Content starts

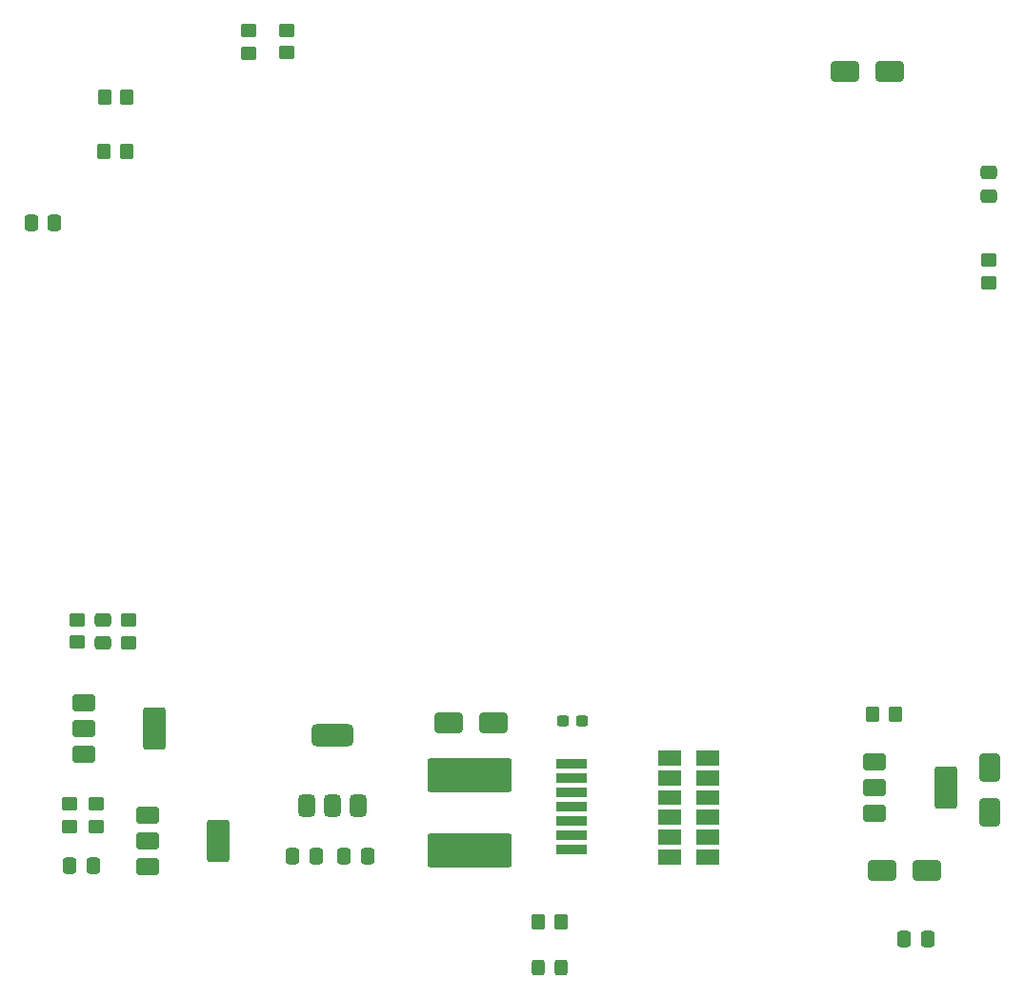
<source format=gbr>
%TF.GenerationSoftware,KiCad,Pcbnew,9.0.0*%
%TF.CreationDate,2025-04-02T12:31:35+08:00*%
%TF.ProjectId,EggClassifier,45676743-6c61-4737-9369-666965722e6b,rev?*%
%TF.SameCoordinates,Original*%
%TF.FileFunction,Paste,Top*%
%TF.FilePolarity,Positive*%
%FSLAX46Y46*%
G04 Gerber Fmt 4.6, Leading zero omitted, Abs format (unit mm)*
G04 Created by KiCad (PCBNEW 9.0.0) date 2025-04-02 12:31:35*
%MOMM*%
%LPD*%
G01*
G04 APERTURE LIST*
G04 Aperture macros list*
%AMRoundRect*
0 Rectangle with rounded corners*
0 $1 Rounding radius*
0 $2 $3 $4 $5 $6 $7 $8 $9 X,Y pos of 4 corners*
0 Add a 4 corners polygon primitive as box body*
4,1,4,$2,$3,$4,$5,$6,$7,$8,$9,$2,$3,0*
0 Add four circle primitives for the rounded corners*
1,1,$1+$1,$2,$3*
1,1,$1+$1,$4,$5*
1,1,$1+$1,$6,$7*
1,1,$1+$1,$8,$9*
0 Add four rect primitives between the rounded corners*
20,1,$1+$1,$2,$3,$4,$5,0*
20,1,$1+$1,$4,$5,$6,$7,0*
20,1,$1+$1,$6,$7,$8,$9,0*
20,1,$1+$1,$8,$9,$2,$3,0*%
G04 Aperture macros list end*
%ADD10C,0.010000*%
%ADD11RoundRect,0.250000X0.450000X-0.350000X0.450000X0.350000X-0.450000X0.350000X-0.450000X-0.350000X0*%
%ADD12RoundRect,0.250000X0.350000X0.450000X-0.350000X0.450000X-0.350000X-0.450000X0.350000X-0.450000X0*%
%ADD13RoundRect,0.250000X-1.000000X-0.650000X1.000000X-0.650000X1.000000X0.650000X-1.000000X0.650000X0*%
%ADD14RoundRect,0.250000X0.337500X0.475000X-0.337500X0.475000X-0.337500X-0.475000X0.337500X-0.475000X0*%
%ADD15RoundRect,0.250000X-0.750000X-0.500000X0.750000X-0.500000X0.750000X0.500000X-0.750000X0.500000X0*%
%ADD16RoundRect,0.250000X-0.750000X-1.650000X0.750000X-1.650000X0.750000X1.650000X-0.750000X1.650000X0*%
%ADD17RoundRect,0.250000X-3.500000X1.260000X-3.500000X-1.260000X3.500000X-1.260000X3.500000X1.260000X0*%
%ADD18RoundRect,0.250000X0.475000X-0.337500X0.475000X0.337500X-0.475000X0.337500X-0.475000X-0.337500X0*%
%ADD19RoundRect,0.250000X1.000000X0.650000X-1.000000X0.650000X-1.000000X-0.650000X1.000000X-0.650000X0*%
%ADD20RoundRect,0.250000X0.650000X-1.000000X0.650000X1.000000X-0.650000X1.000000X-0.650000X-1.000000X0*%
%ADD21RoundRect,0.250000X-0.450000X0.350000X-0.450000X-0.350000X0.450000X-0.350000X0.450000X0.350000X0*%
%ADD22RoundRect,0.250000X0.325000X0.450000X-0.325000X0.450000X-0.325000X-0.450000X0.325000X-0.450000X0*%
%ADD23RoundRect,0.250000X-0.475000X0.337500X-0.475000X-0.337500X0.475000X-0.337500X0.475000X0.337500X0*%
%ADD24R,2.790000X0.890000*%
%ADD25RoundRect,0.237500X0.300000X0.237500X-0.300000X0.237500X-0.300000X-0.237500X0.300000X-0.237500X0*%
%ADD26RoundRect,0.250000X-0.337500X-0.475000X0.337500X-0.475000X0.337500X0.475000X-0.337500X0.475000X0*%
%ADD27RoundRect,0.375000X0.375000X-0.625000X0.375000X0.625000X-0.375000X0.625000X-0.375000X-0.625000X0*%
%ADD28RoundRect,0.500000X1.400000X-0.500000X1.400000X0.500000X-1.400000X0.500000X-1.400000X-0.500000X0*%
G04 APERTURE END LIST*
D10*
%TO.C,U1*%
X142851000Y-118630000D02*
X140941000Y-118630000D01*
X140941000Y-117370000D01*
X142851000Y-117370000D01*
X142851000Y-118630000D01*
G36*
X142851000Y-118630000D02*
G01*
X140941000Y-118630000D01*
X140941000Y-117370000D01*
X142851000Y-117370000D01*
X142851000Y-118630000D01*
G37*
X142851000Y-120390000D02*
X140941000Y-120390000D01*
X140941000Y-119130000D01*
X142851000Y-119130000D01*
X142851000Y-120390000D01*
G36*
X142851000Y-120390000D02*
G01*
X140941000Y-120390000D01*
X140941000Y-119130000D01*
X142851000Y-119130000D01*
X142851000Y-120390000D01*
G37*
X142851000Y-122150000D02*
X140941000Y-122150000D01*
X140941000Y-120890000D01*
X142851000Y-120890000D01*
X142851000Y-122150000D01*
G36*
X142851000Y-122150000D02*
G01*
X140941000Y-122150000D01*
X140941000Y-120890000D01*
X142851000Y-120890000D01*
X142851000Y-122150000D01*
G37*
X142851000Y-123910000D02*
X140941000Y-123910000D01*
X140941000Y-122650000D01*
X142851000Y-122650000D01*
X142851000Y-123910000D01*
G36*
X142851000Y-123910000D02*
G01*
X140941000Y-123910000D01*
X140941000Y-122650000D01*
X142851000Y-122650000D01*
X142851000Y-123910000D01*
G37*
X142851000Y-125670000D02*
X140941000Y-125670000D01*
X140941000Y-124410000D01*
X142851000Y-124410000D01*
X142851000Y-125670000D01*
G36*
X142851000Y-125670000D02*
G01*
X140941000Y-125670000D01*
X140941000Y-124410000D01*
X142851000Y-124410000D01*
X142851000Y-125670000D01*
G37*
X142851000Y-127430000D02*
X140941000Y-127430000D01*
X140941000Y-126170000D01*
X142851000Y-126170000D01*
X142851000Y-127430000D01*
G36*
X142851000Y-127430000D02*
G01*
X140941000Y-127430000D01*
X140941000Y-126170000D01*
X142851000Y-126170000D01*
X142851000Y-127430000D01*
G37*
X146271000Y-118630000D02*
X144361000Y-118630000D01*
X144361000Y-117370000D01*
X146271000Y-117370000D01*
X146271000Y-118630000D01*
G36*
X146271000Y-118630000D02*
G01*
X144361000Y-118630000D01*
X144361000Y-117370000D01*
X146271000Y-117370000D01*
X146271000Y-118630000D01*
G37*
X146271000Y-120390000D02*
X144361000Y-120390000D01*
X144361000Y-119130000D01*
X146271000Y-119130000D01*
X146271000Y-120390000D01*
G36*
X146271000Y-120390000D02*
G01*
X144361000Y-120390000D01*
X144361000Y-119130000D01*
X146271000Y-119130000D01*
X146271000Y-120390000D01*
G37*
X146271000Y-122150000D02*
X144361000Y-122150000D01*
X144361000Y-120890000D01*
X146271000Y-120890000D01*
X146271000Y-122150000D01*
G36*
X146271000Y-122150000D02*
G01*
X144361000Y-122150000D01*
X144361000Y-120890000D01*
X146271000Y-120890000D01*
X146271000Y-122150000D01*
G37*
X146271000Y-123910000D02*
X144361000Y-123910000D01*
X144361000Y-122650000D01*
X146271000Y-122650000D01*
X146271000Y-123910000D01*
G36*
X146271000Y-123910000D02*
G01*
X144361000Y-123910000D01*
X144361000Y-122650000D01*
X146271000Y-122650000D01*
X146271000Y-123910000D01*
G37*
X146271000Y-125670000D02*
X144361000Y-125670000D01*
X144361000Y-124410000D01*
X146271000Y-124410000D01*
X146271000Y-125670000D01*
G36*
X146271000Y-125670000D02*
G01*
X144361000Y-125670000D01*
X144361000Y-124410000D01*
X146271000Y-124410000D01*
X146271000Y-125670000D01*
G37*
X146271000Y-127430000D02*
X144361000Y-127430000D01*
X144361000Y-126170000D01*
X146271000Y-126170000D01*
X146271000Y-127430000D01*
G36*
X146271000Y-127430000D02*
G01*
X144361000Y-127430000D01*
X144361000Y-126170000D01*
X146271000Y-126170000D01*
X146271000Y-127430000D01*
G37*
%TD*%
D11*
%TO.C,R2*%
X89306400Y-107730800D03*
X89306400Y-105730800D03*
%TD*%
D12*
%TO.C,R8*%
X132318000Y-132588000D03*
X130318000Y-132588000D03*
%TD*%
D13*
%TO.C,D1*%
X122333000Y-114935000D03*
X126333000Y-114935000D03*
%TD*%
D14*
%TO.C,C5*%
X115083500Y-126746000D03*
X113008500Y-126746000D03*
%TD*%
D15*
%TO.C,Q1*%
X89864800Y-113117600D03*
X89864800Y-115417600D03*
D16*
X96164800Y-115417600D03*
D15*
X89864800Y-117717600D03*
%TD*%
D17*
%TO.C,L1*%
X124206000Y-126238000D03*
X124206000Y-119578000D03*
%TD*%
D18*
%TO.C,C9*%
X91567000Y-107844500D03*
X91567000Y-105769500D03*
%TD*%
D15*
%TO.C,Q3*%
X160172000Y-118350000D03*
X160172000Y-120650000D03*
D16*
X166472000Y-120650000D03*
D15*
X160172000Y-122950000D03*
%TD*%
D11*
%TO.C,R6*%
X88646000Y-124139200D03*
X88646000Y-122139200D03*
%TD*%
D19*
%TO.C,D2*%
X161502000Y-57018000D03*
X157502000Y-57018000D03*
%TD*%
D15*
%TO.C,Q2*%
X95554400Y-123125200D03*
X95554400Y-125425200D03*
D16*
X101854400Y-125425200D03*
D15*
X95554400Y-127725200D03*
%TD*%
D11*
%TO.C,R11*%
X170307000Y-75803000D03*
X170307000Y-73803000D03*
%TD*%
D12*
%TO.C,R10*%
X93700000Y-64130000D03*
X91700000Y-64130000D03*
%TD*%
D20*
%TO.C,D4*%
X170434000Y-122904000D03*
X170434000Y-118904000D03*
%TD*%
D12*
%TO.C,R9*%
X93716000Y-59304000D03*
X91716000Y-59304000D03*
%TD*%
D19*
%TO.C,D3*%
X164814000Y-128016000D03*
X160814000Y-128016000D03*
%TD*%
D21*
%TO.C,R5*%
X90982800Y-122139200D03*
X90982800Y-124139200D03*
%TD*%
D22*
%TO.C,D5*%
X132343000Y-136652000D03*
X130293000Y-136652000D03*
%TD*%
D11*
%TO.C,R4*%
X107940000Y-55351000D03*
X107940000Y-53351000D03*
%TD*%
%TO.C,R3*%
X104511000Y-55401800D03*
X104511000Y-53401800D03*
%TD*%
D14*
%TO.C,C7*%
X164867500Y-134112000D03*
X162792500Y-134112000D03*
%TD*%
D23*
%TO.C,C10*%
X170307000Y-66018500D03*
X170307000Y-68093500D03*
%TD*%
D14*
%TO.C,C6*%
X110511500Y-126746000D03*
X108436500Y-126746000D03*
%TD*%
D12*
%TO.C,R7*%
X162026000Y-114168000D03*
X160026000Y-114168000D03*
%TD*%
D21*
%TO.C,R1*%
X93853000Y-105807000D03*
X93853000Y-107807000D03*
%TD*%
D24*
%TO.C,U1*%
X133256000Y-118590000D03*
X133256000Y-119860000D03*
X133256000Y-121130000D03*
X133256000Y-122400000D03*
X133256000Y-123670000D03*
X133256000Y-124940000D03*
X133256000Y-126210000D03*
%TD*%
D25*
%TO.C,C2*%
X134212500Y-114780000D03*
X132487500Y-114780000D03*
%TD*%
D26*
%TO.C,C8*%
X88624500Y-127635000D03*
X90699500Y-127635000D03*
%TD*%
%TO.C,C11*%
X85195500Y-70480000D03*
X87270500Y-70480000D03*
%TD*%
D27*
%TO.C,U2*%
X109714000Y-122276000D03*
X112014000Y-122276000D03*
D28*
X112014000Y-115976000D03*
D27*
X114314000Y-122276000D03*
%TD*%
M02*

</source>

Content ends

### What to produce
Please set down only the lines from the first line of the records above through the line that has "0 Add four circle", exactly, and not the pictures.

### Your response
<source format=gbr>
%TF.GenerationSoftware,KiCad,Pcbnew,9.0.0*%
%TF.CreationDate,2025-04-02T12:31:35+08:00*%
%TF.ProjectId,EggClassifier,45676743-6c61-4737-9369-666965722e6b,rev?*%
%TF.SameCoordinates,Original*%
%TF.FileFunction,Paste,Top*%
%TF.FilePolarity,Positive*%
%FSLAX46Y46*%
G04 Gerber Fmt 4.6, Leading zero omitted, Abs format (unit mm)*
G04 Created by KiCad (PCBNEW 9.0.0) date 2025-04-02 12:31:35*
%MOMM*%
%LPD*%
G01*
G04 APERTURE LIST*
G04 Aperture macros list*
%AMRoundRect*
0 Rectangle with rounded corners*
0 $1 Rounding radius*
0 $2 $3 $4 $5 $6 $7 $8 $9 X,Y pos of 4 corners*
0 Add a 4 corners polygon primitive as box body*
4,1,4,$2,$3,$4,$5,$6,$7,$8,$9,$2,$3,0*
0 Add four circle primitives for the rounded corners*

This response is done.